House prices in Canada were unchanged since last month, but are still down 2.3 per cent from three months ago, and down 4.6 per cent from six months ago. When looking at a more long-term context, the house price index (HPI) tells us that prices are up 1.2 per cent since the same month last year, and up 13.1 per cent since three years ago.

When it comes to house prices in the shorter term, it’s understandable why consumers experience confusion around the market.
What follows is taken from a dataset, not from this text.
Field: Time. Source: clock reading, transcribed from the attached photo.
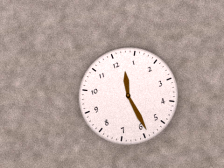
12:29
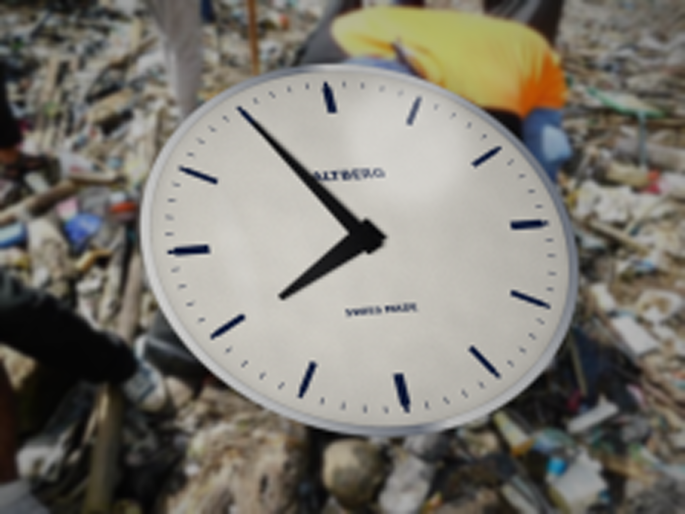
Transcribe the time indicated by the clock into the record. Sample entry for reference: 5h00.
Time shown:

Average price is trending up on a month-over-month basis, yet the MLS HPI benchmark is trending down:

On top of that, 30 markets saw a decrease in HPI value in Canada, while 24 markets saw a monthly increase in HPI and two markets remained unchanged.
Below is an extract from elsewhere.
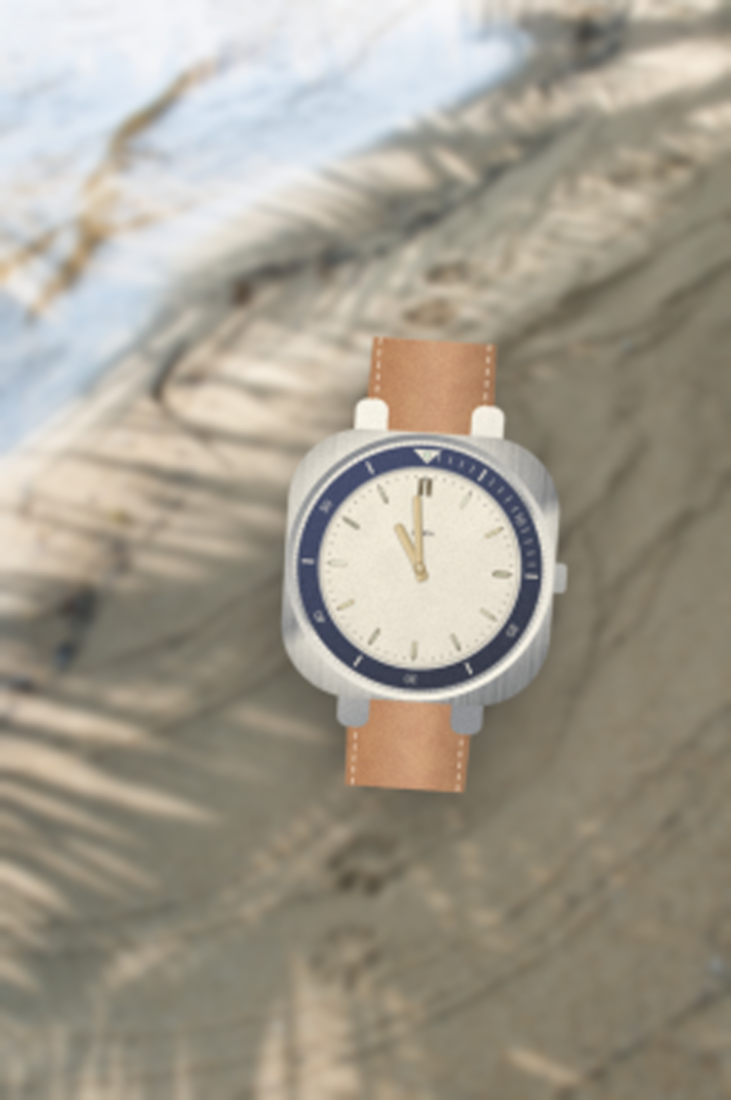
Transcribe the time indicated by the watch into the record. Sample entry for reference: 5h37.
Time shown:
10h59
So, more than half of markets fell in value, despite CREA’s headline stating, “Canadian home prices see sudden end to declines in advance of spring market.” While the declines may have stopped, it’s not all sunshine here. 

Usually, the market would be growing steadily in the spring, with prices growing from January to May in a typical year.

 

Largest monthly home price changes

 

Below are the biggest monthly increases in house prices, measured by the HPI:

  1. Simcoe & District +4.3 per cent
  2. Quebec CMA +3.8 per cent
  3. Regina +2.6 per cent
  4. Saskatoon +2.5 per cent
  5. Winnipeg +1.5 per cent

Five Ontario real estate markets saw the biggest drop in house prices, measured by the HPI:

  1. Woodstock-Ingersoll -3.5 per cent
  2. Windsor-Essex -2.3 per cent
  3. Niagara Region -1.7 per cent
  4. North Bay -1.7 per cent
  5. Cambridge -1.7 per cent

On a provincial basis, the biggest annual increases in average price can be seen in Alberta, New Brunswick and Newfoundland and Labrador. Not coincidentally, these markets have also been some of the biggest recipients of Ontario residents fleeing the province for more affordable markets.

Record population growth has played a pivotal role in bolstering housing demand, underpinning market activity even amid economic headwinds. The growth and interprovincial migration patterns have contributed to sustained housing demand, countering downward pressures that typically accompany recessions.

 

Record interest rate hikes and market response

 

The Bank of Canada’s unprecedented series of interest rate hikes has posed a significant challenge to the real estate market, traditionally sensitive to fluctuations in borrowing costs. However, the market’s resilience has been notable, especially in entry-level product and affordable markets outside of Ontario and British Columbia. 

While the rate hikes have tempered demand to some extent, particularly in overheated markets, the overall impact has been mitigated by other factors, including demographic trends and supply constraints.

 

Economic stagnation and its impact on housing

 

Canada’s GDP per capita stagnation, reminiscent of Japan’s “lost decade,” presents a sobering backdrop for the real estate market. Despite nominal economic growth, when adjusted for population, GDP per capita has declined to 2016 levels — raising concerns about long-term economic prospects and affordability challenges.

While this stagnation may ordinarily dampen housing market sentiment, other factors such as population growth and low unemployment rates have offset some of the negative effects.

 

The current state of the country’s real estate market calls for cautious optimism tempered by awareness of underlying challenges.

While the market has demonstrated resilience against recessionary pressures, record interest rate hikes and economic stagnation, vulnerabilities remain. Affordability concerns persist, particularly in major urban centres, and there is a need for policymakers and industry stakeholders to address these issues proactively.

Our market’s resilience against a backdrop of economic uncertainty is both surprising and noteworthy. Factors such as record population growth, adaptability to interest rate hikes and demographic shifts have contributed to this unexpected strength.

However, challenges remain, including affordability constraints and the specter of economic stagnation. As we navigate these uncertain waters, careful monitoring of market indicators and strategic policy interventions will be essential to ensure the long-term health and sustainability of Canada’s real estate sector.